Li Shan. Oolong Tea.
Li Shan. Oolong Tea.

Oolongs vary a lot — their diversity is conditioned by the degree of fermentation (it can be very different, ‘semi-fermented’ is a very vast notion), by the production nuances, the grade of raw material, and the locality of their production. I have not come to know the particulars of the oolongs’ inside classification yet. When I do, I will probably write a separate article about it.
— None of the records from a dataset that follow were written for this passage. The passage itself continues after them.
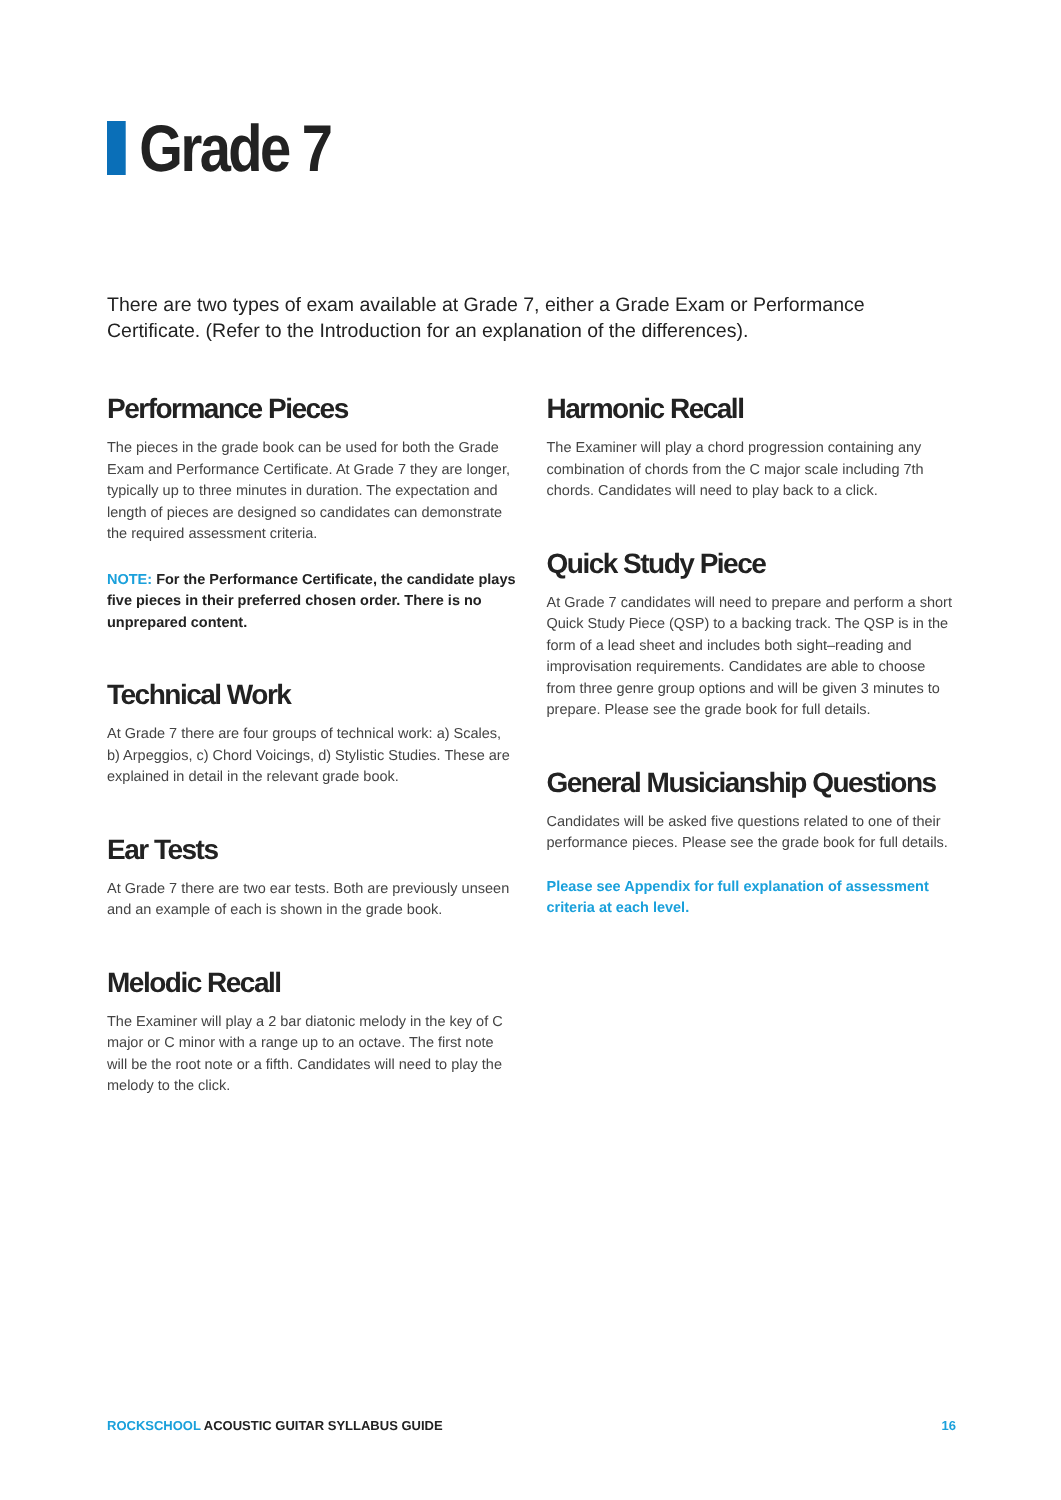Grade 7
There are two types of exam available at Grade 7, either a Grade Exam or Performance Certificate. (Refer to the Introduction for an explanation of the differences).
Performance Pieces
The pieces in the grade book can be used for both the Grade Exam and Performance Certificate. At Grade 7 they are longer, typically up to three minutes in duration. The expectation and length of pieces are designed so candidates can demonstrate the required assessment criteria.
NOTE: For the Performance Certificate, the candidate plays five pieces in their preferred chosen order. There is no unprepared content.
Technical Work
At Grade 7 there are four groups of technical work: a) Scales, b) Arpeggios, c) Chord Voicings, d) Stylistic Studies. These are explained in detail in the relevant grade book.
Ear Tests
At Grade 7 there are two ear tests. Both are previously unseen and an example of each is shown in the grade book.
Melodic Recall
The Examiner will play a 2 bar diatonic melody in the key of C major or C minor with a range up to an octave. The first note will be the root note or a fifth. Candidates will need to play the melody to the click.
Harmonic Recall
The Examiner will play a chord progression containing any combination of chords from the C major scale including 7th chords. Candidates will need to play back to a click.
Quick Study Piece
At Grade 7 candidates will need to prepare and perform a short Quick Study Piece (QSP) to a backing track. The QSP is in the form of a lead sheet and includes both sight–reading and improvisation requirements. Candidates are able to choose from three genre group options and will be given 3 minutes to prepare. Please see the grade book for full details.
General Musicianship Questions
Candidates will be asked five questions related to one of their performance pieces. Please see the grade book for full details.
Please see Appendix for full explanation of assessment criteria at each level.
ROCKSCHOOL ACOUSTIC GUITAR SYLLABUS GUIDE
16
That must be it. Despite the technological difficulties accompanying tea production, its classification is very simple: white, green, yellow, oolong, red, and puerh. So, what’s the confusion? The only ambiguity arises due to the fact that Chinese red teas are known in Europe as black. But the language gets round this problem easily. If you want to use the term ‘red tea’, specify: ‘Chinese red tea’. That’s it. And not to have further contradictions, do not call puerhs ‘black’. Then, it will be absolutely clear that when you speak about black tea, you mean European black tea which is mostly Indian, Ceylon, or Kenyan.

Phew… It seems that I’m getting confused myself. To aggravate this confusion, let me offer you my own classification of teas. I like it, although I never use it anywhere.

I divide teas into baby teas, child teas, adolescent teas, youth teas, mature teas, and old teas. In the Chinese classification they correspond to white, green, yellow, oolong, red, and puerh teas.